See also Brian R. Means, FEDERAL HABEAS MANUAL § 1:81 (May 2023 update) (“A conviction typically moots a federal habeas action challenging only pretrial conduct, even if the action was filed while the petitioner was incarcerated pending trial and even if the incarceration continued after the conviction.”).
That is the case here. Though Mr. Rhoads was still awaiting trial when he initially filed his habeas petition, he subsequently entered a nolo contendere plea to one charge, had the rest of the charges withdrawn, and was sentenced to a term of imprisonment. As a result of these events, Mr. Rhoads is no longer in pretrial custody, and his habeas petition is now moot. See, e.g., Thorne v. Warden Brooklyn House of Detention of Men, 479 F.2d 297, 299 (2d Cir. 1973).
To avoid this conclusion, a habeas petitioner may point to collateral consequences from pretrial detention that continue to exist after conviction. See Weikert v. Pechishen, No. 22-3450, 2023 WL 3260556, at *2 (E.D. Pa. Mar. 9, 2023) (Strawbridge, M.J.) (“As other courts within our circuit have recognized, where a habeas petition did not challenge his conviction or sentence but only a period of pretrial incarceration that ceased upon his conviction, he does not retain standing to challenge that pretrial incarceration unless he can demonstrate continuing collateral consequences sufficient to meet Article III's ‘case or controversy' or ‘injury' requirement.”). However, Mr. Rhoads has not suggested, nor have I found, that any such consequences are present here, and therefore his petition remains moot. See DeFoy v. McCullough, 393 F.3d 439, 442 n.3 (3d Cir. 2005) (“It is a petitioner's burden to demonstrate that collateral consequences exist to avoid having a case dismissed as moot.”)

□ □ □ □ □ □ □

◆ **Tasks**
**a.** List the court cases cited in the habeas mootness excerpt.
**b.** Continue the habeas mootness excerpt from its final sentence.

◆ **Dataset content**
□ □ □ □ □ □ □

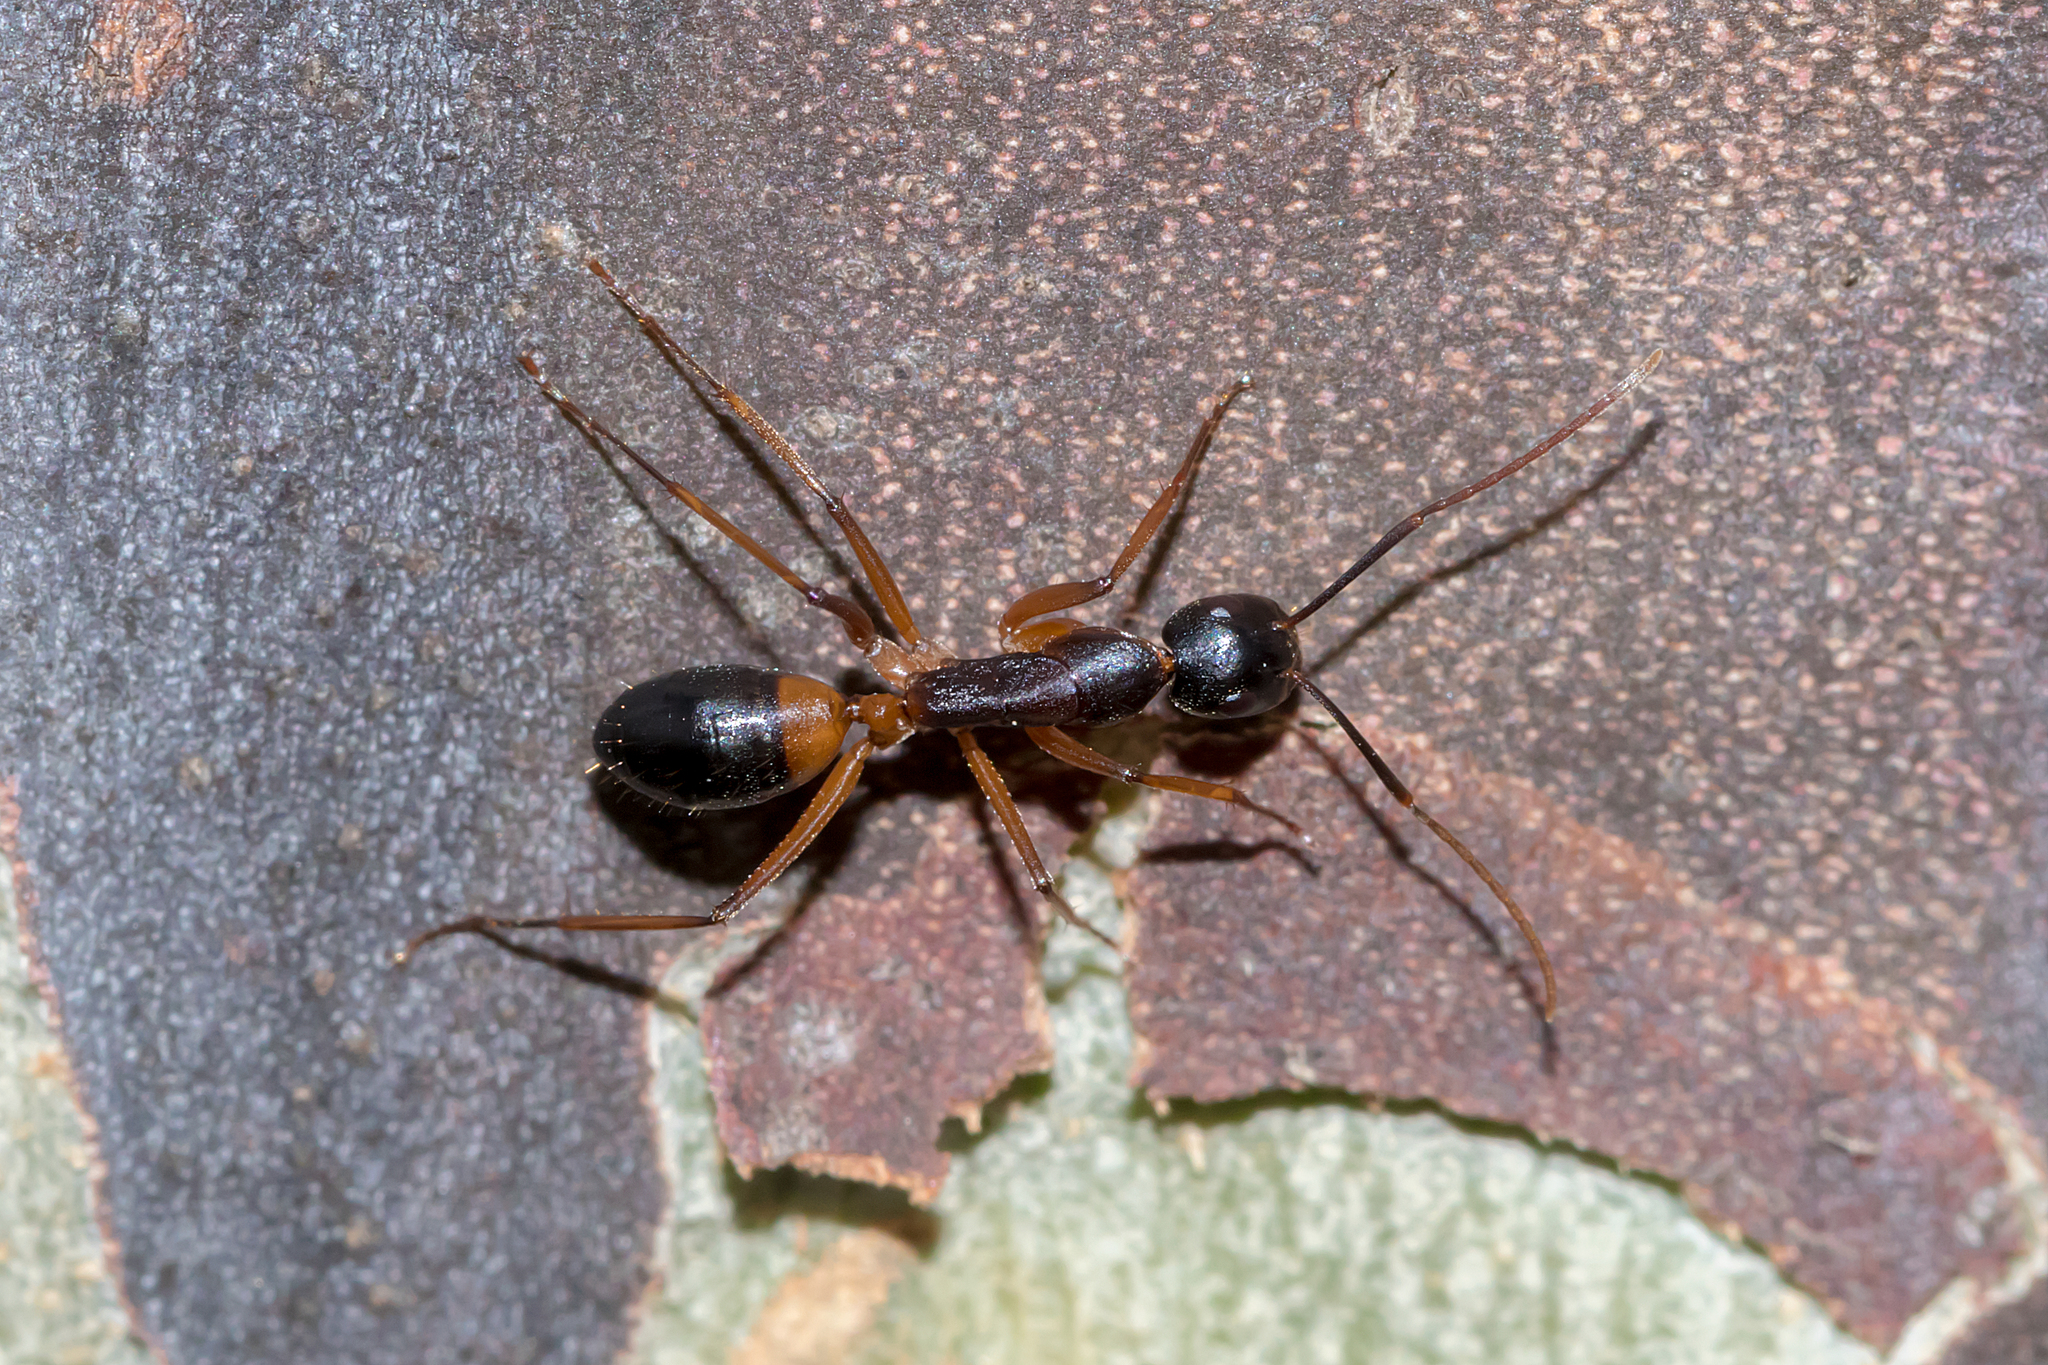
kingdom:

□ □ □ □ □ □ □

◆ **Results in order**
**a.**
Thorne v. Warden Brooklyn House of Detention of Men
Weikert v. Pechishen
DeFoy v. McCullough

**b.**
See also Hill-Johnson v. Harper, No. 19-1165, 2023 WL 5835321, at *1 (W.D. Pa. Aug. 2, 2023) (finding petitioner's nolo contendere pleas mooted his pretrial habeas petition).
But even if the petition were not moot and the Court had jurisdiction to consider it, Mr. Rhoads would still not be entitled to relief. As in the post-conviction context, before a federal court can grant pretrial habeas relief, the petitioner must have first exhausted the available state court remedies. Id. at 442 (recognizing that “although there is a distinction in the statutory language of §§ 2254 and 2241, there is no distinction insofar as the exhaustion requirement is concerned”). To satisfy this exhaustion requirement, petitioners must “fairly present” their claims in “one complete round of the State's established appellate review process.” O'Sullivan v. Boerkel, 526 U.S. 838, 845 (1999). Only in “extraordinary circumstances” will the exhaustion requirement be excused for a pretrial habeas petition. Moore, 515 F.2d at 443; see also Reese v. Warden Phila. FDC, 904 F.3d 244, 246 n.2 (3d Cir. 2018) (noting that “extraordinary circumstances,” in this context, may exist “when there is a showing of ‘delay, harassment, bad faith or other intentional activity' on the part of the state” (quoting Moore, 515 F.2d at 447 n.12)).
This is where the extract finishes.